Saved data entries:
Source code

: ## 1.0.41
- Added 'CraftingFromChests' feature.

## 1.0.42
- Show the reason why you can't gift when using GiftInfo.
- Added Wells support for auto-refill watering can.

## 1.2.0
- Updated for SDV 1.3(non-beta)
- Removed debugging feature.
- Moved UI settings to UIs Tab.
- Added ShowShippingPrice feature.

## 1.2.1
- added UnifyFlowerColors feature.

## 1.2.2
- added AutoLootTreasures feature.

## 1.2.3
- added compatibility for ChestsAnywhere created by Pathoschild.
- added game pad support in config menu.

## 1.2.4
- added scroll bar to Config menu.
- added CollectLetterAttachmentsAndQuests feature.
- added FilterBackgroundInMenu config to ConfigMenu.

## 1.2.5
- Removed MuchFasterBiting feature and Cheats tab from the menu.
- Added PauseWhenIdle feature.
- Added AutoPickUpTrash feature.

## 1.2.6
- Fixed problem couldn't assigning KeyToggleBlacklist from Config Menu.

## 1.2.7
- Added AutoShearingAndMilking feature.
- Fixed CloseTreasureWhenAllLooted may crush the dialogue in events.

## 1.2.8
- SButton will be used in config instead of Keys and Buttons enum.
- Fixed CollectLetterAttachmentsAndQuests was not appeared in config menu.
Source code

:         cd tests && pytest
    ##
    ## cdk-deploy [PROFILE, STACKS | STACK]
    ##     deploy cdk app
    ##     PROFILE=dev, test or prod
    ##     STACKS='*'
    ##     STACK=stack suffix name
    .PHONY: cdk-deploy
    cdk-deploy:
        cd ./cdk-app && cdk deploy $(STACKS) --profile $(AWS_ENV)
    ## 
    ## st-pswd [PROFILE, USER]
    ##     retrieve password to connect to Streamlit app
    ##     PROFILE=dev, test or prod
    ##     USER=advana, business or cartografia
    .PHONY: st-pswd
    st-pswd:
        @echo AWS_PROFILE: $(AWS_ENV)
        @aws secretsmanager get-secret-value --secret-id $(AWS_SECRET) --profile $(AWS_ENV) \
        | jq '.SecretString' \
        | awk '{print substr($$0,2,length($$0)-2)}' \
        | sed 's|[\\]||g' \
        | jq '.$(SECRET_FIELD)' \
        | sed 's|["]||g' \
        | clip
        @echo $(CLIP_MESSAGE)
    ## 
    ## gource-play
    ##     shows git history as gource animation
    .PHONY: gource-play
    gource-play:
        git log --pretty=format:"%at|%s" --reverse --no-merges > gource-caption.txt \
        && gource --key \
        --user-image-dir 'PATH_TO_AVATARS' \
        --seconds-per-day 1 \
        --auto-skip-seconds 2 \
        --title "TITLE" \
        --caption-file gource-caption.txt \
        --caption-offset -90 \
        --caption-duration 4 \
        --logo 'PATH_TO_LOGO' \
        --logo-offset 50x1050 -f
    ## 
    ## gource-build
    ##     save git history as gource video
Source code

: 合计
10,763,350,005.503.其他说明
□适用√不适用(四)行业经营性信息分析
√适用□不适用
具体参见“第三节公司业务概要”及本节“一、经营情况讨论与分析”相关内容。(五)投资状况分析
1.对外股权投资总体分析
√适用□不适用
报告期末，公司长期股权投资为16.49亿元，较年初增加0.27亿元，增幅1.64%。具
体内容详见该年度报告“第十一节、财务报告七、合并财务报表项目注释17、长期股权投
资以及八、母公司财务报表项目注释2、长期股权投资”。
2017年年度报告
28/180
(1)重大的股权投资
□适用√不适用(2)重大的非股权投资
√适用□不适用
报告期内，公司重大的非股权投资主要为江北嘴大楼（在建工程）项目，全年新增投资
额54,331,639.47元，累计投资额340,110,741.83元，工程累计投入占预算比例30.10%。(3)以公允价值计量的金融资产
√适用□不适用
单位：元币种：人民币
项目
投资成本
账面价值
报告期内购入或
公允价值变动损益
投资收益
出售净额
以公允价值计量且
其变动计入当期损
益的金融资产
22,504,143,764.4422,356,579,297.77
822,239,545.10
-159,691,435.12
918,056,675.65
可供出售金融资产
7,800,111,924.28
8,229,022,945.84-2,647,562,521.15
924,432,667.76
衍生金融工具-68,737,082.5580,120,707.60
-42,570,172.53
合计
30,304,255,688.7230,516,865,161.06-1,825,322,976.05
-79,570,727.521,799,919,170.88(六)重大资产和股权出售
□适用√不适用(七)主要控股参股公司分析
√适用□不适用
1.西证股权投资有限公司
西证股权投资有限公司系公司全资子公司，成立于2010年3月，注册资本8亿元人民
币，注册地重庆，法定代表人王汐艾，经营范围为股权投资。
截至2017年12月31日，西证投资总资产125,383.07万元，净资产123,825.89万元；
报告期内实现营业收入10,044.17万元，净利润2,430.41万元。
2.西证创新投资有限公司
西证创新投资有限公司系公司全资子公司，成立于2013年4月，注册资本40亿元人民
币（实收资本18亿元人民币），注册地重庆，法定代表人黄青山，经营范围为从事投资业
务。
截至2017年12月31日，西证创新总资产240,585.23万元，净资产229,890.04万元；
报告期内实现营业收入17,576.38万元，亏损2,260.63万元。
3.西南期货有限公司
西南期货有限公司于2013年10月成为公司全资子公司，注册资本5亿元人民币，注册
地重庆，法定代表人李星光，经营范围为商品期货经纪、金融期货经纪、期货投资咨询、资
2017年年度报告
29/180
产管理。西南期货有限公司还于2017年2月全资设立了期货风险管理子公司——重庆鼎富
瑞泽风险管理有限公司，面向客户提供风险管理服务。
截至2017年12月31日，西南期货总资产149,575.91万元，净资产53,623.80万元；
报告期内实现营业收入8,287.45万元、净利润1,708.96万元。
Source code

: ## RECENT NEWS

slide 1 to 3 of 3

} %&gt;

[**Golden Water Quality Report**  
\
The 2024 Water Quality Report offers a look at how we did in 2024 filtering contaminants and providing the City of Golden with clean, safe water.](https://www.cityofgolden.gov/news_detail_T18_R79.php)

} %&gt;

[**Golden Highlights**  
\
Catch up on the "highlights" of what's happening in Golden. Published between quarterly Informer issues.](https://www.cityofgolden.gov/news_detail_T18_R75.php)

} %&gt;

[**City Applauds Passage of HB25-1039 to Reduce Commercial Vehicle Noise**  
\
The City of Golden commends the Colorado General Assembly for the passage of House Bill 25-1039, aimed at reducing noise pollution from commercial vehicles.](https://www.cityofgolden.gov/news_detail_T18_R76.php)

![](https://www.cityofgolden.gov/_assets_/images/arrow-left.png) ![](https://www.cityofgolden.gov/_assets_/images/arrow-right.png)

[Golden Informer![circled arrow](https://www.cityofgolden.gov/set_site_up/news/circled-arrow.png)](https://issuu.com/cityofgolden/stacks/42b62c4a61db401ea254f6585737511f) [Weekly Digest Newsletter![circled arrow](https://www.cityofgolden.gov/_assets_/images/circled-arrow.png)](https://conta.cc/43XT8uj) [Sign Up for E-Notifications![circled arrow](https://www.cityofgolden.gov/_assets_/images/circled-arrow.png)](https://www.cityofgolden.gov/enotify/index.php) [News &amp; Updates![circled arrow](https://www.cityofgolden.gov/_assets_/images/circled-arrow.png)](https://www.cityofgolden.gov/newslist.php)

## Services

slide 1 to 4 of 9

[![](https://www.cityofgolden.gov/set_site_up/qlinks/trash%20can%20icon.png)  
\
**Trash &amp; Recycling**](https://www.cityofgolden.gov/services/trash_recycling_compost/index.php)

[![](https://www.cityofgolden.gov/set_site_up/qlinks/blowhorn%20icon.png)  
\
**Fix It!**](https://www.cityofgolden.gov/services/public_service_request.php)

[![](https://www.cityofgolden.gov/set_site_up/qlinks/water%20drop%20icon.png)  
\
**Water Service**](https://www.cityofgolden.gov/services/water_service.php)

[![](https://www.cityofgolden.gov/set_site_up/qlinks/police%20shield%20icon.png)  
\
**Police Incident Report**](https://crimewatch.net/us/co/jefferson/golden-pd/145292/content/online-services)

▶ [Work instructions] Edit everything from the start of the items down to the line containing "- Added Wells", replacing "watering can" with "watering pail" and keeping the rest unchanged.

▶ [Result of the task]
Source code

: ## 1.0.41
- Added 'CraftingFromChests' feature.

## 1.0.42
- Show the reason why you can't gift when using GiftInfo.
- Added Wells support for auto-refill watering pail.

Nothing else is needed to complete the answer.